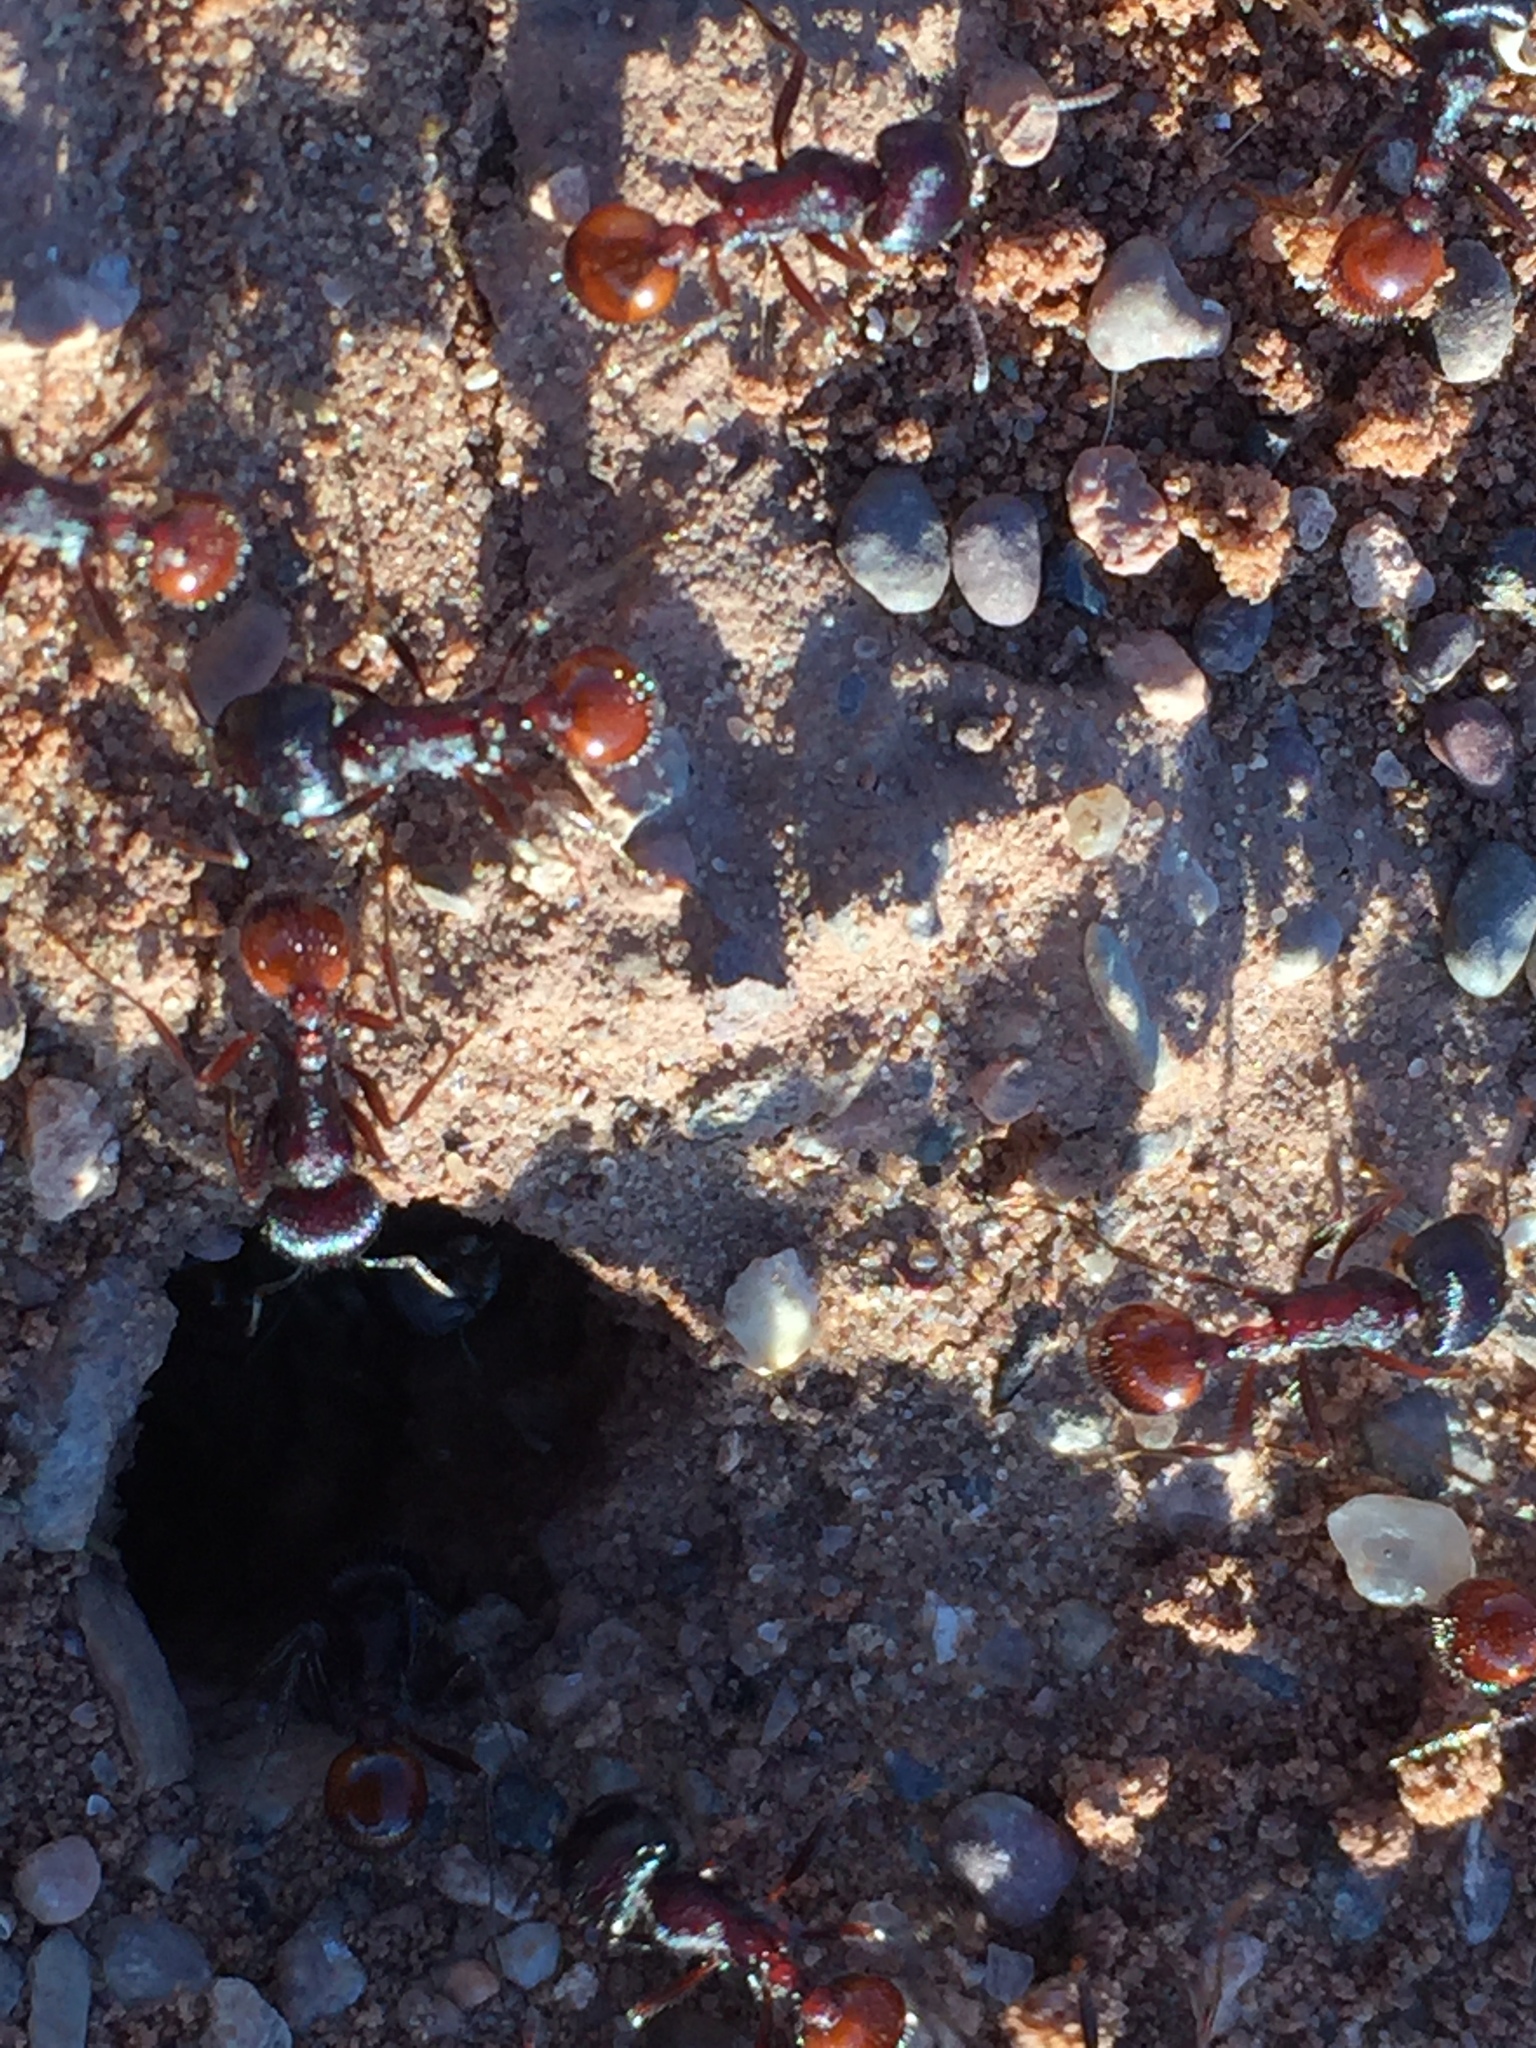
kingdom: Animalia
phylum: Arthropoda
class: Insecta
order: Hymenoptera
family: Formicidae
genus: Pogonomyrmex
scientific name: Pogonomyrmex rugosus
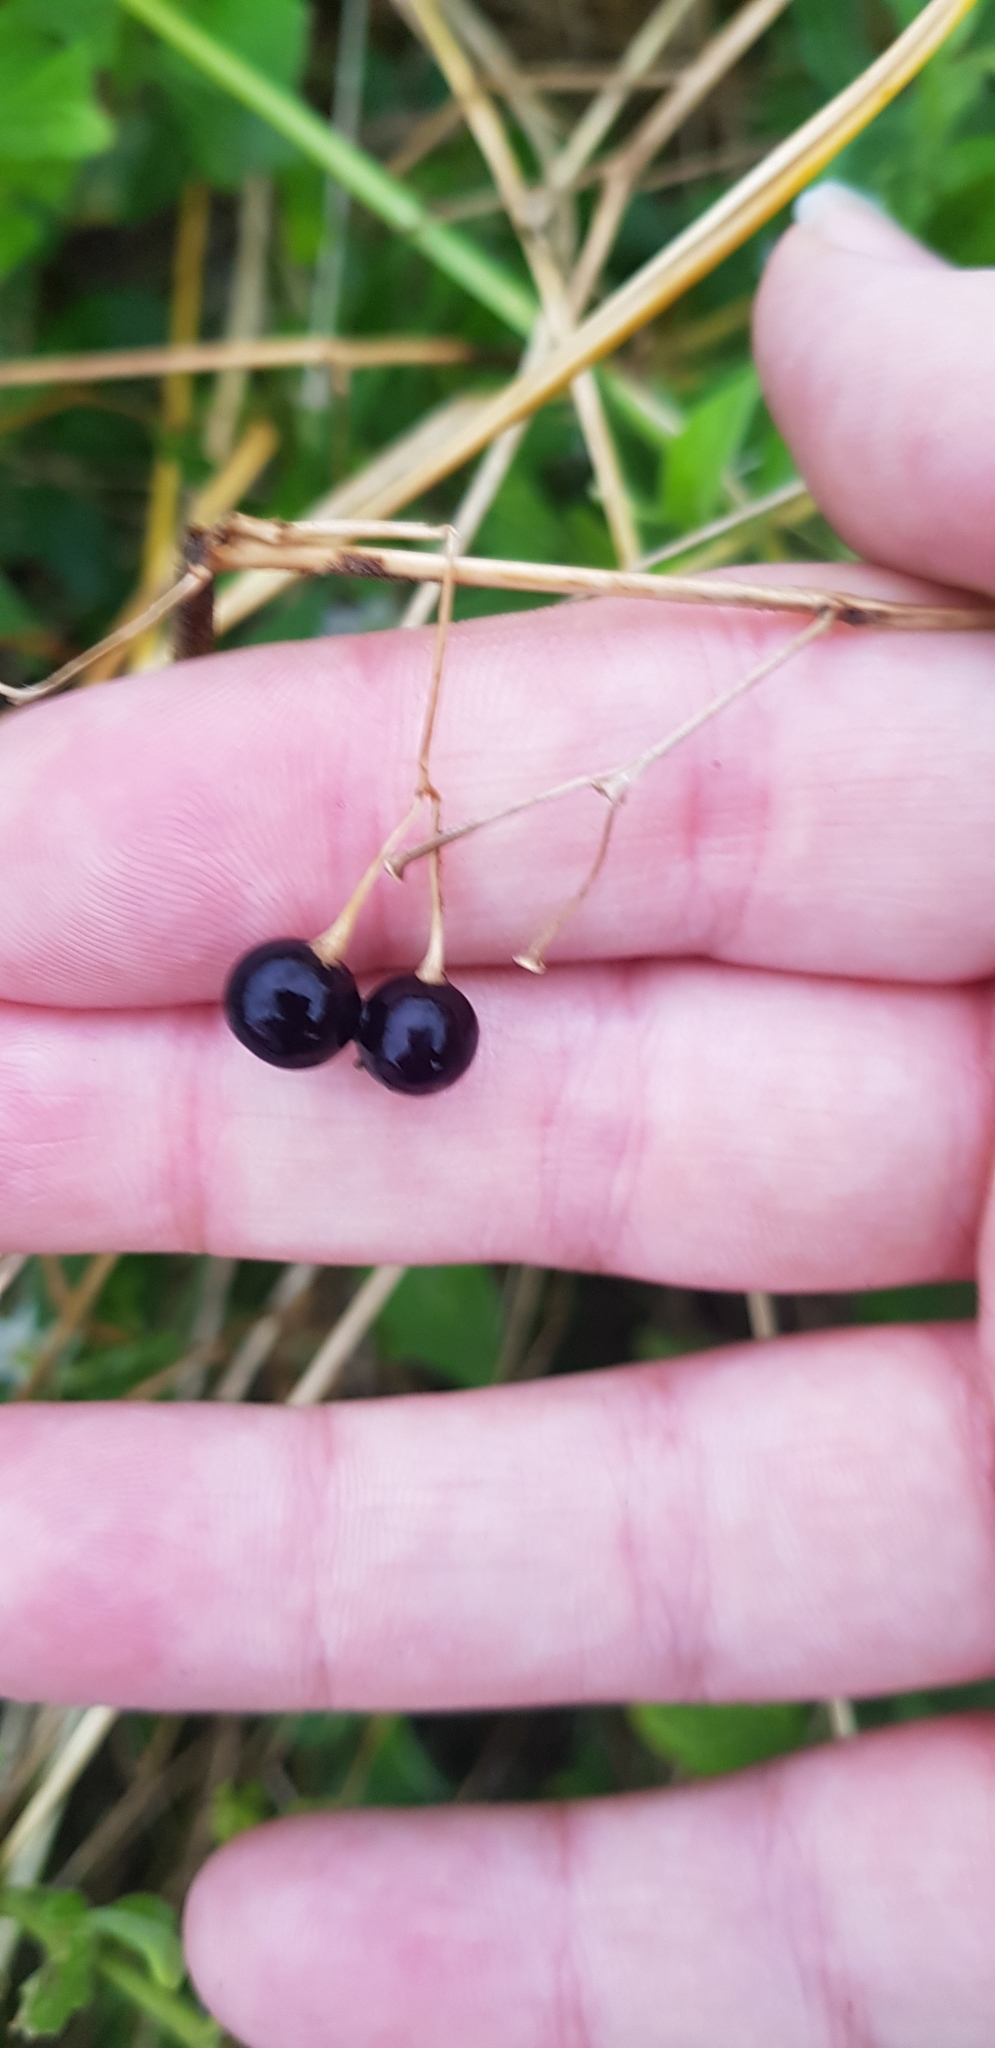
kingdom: Plantae
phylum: Tracheophyta
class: Magnoliopsida
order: Solanales
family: Solanaceae
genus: Solanum
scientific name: Solanum chenopodioides
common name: Tall nightshade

Aim of the task: Give every line of the records above as a Markdown table with the columns Row and Line, numbering the rows in order and skipping blank lines. Leave the pictures out.

Written answer:
| Row | Line |
|---|---|
| 1 | kingdom: Animalia |
| 2 | phylum: Arthropoda |
| 3 | class: Insecta |
| 4 | order: Hymenoptera |
| 5 | family: Formicidae |
| 6 | genus: Pogonomyrmex |
| 7 | scientific name: Pogonomyrmex rugosus |
| 8 | kingdom: Plantae |
| 9 | phylum: Tracheophyta |
| 10 | class: Magnoliopsida |
| 11 | order: Solanales |
| 12 | family: Solanaceae |
| 13 | genus: Solanum |
| 14 | scientific name: Solanum chenopodioides |
| 15 | common name: Tall nightshade |